Open source doesn't just mean access to the source code.
The distribution terms of open-source software must comply with the following criteria:
1. Free Redistribution
The license shall not restrict any party from selling or giving away the software as a component of an aggregate software distribution containing programs from several different sources. The license shall not require a royalty or other fee for such sale.
2. Source Code
The program must include source code, and must allow distribution in source code as well as compiled form. Where some form of a product is not distributed with source code, there must be a well-publicized means of obtaining the source code for no more than a reasonable reproduction cost preferably, downloading via the Internet without charge. The source code must be the preferred form in which a programmer would modify the program. Deliberately obfuscated source code is not allowed. Intermediate forms such as the output of a preprocessor or translator are not allowed.
3. Derived Works
The license must allow modifications and derived works, and must allow them to be distributed under the same terms as the license of the original software.
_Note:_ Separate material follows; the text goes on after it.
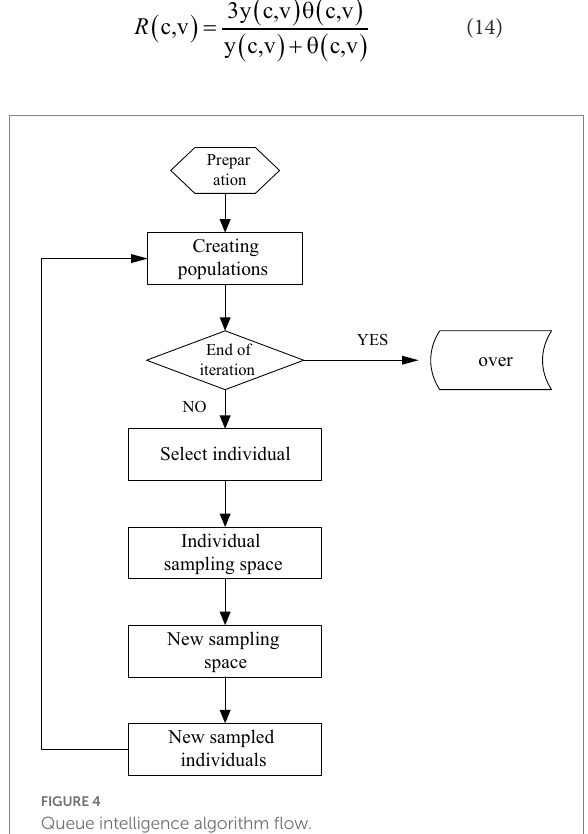
FIGURE 4 Queue intelligence algorithm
4. Integrity of The Author's Source Code
The license may restrict source-code from being distributed in modified form only if the license allows the distribution of "patch files" with the source code for the purpose of modifying the program at build time. The license must explicitly permit distribution of software built from modified source code. The license may require derived works to carry a different name or version number from the original software.
5. No Discrimination Against Persons or Groups
The license must not discriminate against any person or group of persons.
6. No Discrimination Against Fields of Endeavor
The license must not restrict anyone from making use of the program in a specific field of endeavor. For example, it may not restrict the program from being used in a business, or from being used for genetic research.
7. Distribution of License
The rights attached to the program must apply to all to whom the program is redistributed without the need for execution of an additional license by those parties.
8. License Must Not Be Specific to a Product
The rights attached to the program must not depend on the program's being part of a particular software distribution. If the program is extracted from that distribution and used or distributed within the terms of the program's license, all parties to whom the program is redistributed should have the same rights as those that are granted in conjunction with the original software distribution.
9. License Must Not Restrict Other Software
The license must not place restrictions on other software that is distributed along with the licensed software. For example, the license must not insist that all other programs distributed on the same medium must be open-source software.
10. License Must Be Technology-Neutral
No provision of the license may be predicated on any individual technology or style of interface.